#### WHAT YOU SHOULD DO
From the data that follows, copy every line holding the string "doorway".

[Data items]
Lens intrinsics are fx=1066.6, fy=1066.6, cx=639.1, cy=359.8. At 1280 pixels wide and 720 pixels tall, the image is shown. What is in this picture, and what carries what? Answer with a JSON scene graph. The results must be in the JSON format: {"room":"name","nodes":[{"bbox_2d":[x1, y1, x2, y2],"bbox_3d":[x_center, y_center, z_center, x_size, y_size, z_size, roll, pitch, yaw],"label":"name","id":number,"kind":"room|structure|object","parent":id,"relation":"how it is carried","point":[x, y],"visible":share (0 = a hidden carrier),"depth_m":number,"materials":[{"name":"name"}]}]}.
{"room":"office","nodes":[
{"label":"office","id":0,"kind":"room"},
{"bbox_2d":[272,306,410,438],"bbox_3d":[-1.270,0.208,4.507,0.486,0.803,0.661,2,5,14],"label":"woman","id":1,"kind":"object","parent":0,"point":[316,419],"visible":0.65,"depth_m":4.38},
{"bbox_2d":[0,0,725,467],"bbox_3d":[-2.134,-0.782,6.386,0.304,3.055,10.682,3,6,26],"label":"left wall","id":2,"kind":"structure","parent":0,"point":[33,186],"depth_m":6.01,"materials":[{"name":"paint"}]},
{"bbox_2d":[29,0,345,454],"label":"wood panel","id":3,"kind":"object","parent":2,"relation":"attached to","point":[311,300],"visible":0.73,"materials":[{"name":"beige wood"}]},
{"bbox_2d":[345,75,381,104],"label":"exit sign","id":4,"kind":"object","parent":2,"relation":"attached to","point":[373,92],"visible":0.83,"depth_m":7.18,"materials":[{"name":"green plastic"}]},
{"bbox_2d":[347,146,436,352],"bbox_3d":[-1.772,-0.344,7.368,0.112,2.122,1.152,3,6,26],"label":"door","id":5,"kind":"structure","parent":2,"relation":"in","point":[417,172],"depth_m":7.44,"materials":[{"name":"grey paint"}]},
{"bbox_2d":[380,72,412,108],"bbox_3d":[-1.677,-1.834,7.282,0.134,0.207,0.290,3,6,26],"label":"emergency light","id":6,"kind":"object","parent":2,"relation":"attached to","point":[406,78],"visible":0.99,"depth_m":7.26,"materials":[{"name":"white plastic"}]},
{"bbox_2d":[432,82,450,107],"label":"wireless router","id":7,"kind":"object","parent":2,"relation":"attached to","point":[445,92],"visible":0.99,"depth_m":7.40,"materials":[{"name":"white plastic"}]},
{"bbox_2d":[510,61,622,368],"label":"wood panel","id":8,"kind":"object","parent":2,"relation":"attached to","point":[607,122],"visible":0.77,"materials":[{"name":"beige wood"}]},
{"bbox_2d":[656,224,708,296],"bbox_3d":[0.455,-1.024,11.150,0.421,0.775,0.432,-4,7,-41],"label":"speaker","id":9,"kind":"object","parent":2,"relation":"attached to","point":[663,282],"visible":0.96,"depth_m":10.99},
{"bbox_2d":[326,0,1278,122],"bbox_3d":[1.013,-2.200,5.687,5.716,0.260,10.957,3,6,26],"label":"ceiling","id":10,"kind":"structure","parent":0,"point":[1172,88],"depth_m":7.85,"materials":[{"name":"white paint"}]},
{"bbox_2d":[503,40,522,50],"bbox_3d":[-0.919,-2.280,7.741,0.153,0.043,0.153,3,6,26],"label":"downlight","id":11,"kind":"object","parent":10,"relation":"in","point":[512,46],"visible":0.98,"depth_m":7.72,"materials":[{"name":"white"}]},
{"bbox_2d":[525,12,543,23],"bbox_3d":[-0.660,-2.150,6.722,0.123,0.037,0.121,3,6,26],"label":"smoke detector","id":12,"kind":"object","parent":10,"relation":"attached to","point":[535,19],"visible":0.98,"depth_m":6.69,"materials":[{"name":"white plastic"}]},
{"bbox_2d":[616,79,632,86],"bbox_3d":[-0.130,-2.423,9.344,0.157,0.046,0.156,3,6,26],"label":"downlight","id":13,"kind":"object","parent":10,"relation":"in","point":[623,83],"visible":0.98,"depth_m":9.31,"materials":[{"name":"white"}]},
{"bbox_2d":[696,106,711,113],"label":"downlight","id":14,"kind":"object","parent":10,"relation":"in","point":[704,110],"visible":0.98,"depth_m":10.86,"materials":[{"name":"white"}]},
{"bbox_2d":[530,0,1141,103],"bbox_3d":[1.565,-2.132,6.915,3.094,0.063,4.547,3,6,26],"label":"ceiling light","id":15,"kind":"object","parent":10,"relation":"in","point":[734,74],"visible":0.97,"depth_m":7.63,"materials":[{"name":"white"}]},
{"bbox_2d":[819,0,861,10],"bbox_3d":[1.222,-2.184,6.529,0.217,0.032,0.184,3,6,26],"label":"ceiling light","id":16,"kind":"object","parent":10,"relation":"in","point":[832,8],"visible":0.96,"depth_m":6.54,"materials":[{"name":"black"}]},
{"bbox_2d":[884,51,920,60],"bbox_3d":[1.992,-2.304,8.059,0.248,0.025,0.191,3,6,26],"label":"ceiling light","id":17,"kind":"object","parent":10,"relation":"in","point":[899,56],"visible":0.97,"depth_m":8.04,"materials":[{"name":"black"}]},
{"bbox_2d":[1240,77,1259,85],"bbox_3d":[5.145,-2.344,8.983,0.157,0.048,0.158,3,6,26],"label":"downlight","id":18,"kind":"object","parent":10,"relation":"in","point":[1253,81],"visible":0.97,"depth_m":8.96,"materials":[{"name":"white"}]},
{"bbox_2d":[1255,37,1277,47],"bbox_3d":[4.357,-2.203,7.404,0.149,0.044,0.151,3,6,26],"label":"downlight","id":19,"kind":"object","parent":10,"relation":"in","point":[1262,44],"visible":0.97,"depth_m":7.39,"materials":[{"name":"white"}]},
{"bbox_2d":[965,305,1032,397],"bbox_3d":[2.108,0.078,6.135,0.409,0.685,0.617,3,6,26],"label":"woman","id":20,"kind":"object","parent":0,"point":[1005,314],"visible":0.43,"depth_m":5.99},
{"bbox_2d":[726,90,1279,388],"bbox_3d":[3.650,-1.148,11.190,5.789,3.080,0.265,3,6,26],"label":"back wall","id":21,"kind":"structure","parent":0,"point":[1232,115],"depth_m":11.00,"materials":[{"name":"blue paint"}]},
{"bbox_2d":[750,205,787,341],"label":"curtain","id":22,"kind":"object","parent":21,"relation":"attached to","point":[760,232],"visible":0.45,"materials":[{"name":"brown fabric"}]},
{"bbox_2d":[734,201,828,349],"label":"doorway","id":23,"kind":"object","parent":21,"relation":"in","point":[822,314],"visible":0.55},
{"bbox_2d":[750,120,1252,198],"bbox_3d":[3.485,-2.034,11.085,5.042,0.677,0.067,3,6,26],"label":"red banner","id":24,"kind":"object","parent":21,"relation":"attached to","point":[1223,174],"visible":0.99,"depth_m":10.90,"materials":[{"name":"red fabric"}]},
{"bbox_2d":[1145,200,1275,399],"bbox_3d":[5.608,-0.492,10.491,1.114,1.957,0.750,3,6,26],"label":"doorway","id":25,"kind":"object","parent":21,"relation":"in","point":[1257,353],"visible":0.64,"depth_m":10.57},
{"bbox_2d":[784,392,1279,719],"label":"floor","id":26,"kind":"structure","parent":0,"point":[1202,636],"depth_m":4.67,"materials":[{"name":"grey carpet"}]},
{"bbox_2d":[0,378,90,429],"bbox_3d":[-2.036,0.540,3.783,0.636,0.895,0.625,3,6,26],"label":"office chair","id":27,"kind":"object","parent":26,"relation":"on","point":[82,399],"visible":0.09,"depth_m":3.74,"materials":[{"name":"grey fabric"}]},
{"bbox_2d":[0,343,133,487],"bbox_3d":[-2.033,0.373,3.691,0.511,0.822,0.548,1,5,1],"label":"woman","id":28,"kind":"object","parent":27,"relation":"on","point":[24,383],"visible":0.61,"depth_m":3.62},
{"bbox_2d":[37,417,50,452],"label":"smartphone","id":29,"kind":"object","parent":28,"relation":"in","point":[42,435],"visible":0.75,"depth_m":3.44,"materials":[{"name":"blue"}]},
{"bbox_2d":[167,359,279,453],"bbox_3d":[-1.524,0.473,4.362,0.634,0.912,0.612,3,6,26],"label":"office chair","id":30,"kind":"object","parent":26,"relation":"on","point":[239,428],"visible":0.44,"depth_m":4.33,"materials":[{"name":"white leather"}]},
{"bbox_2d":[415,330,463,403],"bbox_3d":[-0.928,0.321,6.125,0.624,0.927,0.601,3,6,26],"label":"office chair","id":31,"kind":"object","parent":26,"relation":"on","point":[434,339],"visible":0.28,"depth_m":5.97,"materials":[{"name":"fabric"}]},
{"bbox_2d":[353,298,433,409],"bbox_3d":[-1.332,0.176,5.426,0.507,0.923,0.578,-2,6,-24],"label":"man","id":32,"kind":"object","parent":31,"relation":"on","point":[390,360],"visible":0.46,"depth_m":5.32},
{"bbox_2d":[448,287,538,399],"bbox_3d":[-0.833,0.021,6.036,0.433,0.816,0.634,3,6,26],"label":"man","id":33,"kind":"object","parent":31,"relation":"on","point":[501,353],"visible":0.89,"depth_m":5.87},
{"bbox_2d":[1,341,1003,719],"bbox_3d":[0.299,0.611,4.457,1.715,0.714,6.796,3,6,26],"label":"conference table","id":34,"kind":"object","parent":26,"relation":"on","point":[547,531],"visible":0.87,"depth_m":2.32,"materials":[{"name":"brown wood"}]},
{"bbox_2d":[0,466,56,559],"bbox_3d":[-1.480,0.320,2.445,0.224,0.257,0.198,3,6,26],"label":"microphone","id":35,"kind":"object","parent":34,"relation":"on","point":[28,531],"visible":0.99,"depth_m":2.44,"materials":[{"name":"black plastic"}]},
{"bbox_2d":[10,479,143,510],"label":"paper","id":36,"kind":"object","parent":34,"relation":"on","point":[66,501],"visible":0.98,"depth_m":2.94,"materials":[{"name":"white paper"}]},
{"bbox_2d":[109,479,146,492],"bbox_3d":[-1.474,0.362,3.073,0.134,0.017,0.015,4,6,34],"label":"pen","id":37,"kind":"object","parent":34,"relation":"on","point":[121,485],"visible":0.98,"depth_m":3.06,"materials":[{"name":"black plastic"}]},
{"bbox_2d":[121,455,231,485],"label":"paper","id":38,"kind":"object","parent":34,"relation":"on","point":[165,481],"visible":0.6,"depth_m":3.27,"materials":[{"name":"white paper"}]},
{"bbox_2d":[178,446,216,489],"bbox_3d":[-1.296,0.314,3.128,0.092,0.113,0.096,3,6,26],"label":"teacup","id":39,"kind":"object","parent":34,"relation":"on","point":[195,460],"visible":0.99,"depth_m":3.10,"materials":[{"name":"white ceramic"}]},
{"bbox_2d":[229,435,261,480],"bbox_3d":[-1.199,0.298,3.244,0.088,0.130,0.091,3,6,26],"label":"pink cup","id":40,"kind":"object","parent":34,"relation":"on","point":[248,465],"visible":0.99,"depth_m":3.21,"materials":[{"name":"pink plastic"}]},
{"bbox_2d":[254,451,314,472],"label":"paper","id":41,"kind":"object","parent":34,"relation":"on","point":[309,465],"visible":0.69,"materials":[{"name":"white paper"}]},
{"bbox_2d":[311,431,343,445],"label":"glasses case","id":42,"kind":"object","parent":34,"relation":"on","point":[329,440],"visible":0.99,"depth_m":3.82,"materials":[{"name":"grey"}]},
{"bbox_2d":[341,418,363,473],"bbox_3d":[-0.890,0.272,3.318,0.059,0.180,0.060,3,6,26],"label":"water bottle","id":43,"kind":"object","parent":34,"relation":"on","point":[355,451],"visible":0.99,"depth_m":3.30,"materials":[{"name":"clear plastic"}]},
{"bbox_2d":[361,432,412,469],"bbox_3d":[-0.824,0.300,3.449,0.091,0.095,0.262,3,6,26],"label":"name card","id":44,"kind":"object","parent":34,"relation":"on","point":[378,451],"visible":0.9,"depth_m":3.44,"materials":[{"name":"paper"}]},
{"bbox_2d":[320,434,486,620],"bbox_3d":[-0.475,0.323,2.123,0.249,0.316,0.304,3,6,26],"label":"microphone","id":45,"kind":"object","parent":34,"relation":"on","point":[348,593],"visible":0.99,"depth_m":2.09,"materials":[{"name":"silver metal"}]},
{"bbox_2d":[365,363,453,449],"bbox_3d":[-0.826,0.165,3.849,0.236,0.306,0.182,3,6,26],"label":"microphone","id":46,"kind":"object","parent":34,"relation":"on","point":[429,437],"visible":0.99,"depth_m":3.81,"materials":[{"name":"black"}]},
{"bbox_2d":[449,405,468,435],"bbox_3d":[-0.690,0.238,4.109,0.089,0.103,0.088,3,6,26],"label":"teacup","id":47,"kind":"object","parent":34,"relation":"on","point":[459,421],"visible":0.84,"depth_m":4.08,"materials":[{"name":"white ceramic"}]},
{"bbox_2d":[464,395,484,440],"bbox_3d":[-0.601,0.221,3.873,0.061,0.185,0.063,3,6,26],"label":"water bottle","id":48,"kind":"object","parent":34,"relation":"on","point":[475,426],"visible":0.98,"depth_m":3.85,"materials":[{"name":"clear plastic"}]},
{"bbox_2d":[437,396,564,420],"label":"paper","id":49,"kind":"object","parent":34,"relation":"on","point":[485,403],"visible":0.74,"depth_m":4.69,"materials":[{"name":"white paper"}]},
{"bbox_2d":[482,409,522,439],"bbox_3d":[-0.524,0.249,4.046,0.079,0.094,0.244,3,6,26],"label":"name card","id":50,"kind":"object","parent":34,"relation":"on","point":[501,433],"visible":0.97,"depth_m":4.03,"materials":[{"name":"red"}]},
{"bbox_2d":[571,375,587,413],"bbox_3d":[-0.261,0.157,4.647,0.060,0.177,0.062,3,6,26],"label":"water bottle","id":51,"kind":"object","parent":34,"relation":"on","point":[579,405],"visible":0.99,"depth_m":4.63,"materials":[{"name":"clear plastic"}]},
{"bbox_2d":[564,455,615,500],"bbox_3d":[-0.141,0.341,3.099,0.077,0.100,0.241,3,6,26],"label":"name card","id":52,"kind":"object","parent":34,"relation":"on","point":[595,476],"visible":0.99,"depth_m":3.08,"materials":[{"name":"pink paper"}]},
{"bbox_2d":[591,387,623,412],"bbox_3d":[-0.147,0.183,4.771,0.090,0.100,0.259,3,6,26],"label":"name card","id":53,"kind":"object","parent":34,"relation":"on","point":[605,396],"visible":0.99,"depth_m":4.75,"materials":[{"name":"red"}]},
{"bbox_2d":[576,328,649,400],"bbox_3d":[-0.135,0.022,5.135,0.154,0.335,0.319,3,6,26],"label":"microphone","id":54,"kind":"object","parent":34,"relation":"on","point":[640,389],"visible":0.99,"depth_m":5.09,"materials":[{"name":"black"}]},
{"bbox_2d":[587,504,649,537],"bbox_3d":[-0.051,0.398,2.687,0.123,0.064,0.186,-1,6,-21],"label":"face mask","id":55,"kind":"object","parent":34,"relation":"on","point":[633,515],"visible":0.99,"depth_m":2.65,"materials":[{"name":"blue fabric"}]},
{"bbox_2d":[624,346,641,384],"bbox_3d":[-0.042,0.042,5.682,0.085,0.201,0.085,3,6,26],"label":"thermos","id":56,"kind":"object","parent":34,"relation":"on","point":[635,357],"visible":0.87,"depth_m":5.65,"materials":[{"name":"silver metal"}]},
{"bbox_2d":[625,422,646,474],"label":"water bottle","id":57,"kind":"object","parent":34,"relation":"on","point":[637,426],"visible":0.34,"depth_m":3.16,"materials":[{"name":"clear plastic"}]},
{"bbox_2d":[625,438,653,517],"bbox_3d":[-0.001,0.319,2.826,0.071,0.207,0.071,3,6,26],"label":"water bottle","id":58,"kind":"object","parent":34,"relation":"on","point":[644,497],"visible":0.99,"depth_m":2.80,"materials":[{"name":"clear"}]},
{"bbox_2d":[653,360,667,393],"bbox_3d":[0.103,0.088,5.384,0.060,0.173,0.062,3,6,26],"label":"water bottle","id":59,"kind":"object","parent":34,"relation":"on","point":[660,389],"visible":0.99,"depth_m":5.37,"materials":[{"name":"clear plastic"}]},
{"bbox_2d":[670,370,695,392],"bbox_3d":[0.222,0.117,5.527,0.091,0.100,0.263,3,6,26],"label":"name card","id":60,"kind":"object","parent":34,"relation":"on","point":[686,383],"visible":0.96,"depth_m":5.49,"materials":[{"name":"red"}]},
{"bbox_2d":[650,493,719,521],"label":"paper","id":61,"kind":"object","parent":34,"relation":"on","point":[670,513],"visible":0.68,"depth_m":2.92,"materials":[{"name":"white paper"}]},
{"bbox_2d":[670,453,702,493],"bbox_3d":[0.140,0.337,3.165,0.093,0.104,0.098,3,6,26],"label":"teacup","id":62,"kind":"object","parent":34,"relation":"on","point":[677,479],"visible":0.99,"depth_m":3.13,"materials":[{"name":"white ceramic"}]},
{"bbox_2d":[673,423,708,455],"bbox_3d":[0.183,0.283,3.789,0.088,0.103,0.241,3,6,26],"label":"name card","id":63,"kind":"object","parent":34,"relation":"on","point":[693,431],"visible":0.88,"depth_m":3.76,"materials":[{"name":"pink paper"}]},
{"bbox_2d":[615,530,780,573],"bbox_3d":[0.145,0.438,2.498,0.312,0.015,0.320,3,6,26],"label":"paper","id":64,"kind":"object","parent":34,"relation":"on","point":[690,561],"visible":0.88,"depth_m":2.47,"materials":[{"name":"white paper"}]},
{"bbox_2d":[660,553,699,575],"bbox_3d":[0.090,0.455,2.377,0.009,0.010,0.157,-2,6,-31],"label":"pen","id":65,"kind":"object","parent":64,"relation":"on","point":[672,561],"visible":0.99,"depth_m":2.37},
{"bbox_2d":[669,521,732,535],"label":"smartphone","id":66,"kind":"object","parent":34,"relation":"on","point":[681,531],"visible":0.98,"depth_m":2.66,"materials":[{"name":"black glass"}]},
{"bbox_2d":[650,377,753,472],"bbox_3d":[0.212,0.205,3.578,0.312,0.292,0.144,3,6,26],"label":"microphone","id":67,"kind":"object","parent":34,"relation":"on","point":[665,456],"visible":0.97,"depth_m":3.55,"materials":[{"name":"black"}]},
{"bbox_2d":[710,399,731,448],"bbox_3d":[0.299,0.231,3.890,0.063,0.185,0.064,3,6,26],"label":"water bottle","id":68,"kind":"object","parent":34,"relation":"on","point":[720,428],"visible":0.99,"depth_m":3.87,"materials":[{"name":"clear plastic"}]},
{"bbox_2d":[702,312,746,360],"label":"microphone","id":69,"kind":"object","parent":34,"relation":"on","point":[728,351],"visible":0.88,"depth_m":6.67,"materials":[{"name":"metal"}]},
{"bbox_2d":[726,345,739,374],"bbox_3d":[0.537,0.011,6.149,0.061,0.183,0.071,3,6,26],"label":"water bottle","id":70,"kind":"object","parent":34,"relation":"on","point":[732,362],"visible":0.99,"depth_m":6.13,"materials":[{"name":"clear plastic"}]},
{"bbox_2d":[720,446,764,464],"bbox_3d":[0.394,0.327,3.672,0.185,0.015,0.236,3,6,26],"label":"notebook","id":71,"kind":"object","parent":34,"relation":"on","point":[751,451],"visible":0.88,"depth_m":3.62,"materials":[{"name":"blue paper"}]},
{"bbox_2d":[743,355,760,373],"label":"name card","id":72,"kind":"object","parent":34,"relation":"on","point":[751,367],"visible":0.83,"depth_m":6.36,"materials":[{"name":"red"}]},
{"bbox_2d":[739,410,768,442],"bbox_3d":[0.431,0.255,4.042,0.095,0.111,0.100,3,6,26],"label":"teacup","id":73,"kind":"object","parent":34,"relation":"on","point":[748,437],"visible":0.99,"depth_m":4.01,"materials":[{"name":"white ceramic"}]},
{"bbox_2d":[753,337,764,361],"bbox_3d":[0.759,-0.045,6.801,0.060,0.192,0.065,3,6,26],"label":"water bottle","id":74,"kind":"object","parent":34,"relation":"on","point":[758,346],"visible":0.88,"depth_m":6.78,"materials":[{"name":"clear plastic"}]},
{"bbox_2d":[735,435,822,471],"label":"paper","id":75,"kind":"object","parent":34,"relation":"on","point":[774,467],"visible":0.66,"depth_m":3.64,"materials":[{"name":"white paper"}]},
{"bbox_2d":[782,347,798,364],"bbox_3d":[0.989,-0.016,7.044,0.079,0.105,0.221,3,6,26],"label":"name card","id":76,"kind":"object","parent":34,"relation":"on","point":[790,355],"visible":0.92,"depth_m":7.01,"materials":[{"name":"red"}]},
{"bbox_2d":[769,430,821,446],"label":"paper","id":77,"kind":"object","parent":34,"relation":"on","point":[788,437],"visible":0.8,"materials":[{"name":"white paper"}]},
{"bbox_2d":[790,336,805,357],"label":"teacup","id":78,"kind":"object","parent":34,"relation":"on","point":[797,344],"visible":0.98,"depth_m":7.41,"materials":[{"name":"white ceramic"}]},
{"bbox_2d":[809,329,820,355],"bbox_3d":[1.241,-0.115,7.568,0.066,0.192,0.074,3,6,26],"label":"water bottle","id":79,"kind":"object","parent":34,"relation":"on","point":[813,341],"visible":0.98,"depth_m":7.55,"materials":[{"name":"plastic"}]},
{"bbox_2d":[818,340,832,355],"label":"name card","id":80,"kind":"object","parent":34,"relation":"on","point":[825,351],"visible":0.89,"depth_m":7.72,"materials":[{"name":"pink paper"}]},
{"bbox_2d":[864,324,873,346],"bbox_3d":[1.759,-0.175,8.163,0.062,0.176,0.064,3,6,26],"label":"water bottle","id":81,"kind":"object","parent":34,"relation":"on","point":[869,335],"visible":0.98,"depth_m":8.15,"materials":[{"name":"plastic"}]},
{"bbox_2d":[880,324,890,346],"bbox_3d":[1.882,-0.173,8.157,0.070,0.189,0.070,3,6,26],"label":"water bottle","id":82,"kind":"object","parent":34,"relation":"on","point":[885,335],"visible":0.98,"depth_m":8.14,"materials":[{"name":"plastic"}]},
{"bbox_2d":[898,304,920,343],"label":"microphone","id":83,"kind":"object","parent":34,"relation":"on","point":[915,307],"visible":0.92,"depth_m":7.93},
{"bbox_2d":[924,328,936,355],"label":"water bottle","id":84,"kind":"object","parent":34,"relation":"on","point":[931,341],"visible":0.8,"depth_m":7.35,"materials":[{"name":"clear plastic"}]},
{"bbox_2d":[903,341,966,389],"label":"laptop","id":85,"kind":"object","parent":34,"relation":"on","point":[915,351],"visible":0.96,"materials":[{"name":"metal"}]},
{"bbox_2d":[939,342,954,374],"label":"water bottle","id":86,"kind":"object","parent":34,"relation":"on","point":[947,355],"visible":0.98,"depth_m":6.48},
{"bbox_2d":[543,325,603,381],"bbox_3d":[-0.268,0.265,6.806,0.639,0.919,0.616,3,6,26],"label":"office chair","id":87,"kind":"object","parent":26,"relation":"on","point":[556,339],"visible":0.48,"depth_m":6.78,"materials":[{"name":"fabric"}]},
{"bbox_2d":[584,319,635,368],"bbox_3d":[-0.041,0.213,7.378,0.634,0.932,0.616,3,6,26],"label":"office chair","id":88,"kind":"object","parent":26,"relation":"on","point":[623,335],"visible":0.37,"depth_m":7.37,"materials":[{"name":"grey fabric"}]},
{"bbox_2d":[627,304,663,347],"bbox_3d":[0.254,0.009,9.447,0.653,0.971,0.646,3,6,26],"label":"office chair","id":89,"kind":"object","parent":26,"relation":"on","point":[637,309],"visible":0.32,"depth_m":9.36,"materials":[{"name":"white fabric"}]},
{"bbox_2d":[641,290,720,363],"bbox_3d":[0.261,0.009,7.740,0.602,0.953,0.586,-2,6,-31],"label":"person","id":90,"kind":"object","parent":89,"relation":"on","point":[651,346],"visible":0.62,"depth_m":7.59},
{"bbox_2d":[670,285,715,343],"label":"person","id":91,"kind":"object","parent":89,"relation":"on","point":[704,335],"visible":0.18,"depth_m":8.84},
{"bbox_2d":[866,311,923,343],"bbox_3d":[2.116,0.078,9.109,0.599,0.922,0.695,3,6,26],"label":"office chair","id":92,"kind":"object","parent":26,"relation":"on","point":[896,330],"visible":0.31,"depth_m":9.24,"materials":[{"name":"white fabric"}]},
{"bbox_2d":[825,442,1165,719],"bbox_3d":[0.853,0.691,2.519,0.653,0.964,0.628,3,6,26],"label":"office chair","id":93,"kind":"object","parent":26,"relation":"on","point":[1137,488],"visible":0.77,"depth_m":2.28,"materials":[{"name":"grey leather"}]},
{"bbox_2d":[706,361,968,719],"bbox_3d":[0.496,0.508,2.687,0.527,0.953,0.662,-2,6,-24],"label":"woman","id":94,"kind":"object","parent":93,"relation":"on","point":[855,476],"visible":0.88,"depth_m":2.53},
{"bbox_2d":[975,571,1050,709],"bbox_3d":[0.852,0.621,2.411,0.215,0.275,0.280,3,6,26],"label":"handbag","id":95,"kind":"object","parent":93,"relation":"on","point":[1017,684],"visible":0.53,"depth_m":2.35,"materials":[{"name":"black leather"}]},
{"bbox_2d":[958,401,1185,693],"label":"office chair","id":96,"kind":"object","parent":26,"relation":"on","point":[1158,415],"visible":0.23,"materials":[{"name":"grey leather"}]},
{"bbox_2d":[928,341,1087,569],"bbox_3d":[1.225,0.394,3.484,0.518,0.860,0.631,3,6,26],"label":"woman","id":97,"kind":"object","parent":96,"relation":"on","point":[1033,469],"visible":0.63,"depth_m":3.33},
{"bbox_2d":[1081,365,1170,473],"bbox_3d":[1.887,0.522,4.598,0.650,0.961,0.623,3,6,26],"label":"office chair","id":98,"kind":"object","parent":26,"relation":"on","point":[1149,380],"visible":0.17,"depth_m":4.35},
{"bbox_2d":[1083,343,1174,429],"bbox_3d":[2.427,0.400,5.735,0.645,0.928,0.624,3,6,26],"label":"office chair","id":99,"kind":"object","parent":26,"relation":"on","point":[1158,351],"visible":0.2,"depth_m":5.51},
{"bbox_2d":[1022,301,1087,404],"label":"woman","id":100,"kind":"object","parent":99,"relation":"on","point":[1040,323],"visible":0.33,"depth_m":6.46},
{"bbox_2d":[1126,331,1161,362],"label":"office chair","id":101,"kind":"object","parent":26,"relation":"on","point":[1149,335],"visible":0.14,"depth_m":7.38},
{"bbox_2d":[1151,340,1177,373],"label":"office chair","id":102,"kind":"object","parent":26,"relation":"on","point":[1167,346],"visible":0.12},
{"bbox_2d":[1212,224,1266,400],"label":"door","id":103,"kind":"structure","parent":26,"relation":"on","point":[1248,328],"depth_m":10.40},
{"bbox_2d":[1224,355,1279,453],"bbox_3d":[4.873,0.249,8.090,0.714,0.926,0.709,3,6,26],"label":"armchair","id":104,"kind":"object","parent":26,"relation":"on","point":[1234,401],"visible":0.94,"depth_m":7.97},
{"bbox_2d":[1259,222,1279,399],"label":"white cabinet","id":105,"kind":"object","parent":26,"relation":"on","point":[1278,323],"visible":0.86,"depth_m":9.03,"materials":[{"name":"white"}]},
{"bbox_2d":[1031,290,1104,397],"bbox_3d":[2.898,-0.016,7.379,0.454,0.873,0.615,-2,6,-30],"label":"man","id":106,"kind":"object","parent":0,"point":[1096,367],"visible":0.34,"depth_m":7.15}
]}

#### COMPLETED TASK
{"bbox_2d":[734,201,828,349],"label":"doorway","id":23,"kind":"object","parent":21,"relation":"in","point":[822,314],"visible":0.55},
{"bbox_2d":[1145,200,1275,399],"bbox_3d":[5.608,-0.492,10.491,1.114,1.957,0.750,3,6,26],"label":"doorway","id":25,"kind":"object","parent":21,"relation":"in","point":[1257,353],"visible":0.64,"depth_m":10.57},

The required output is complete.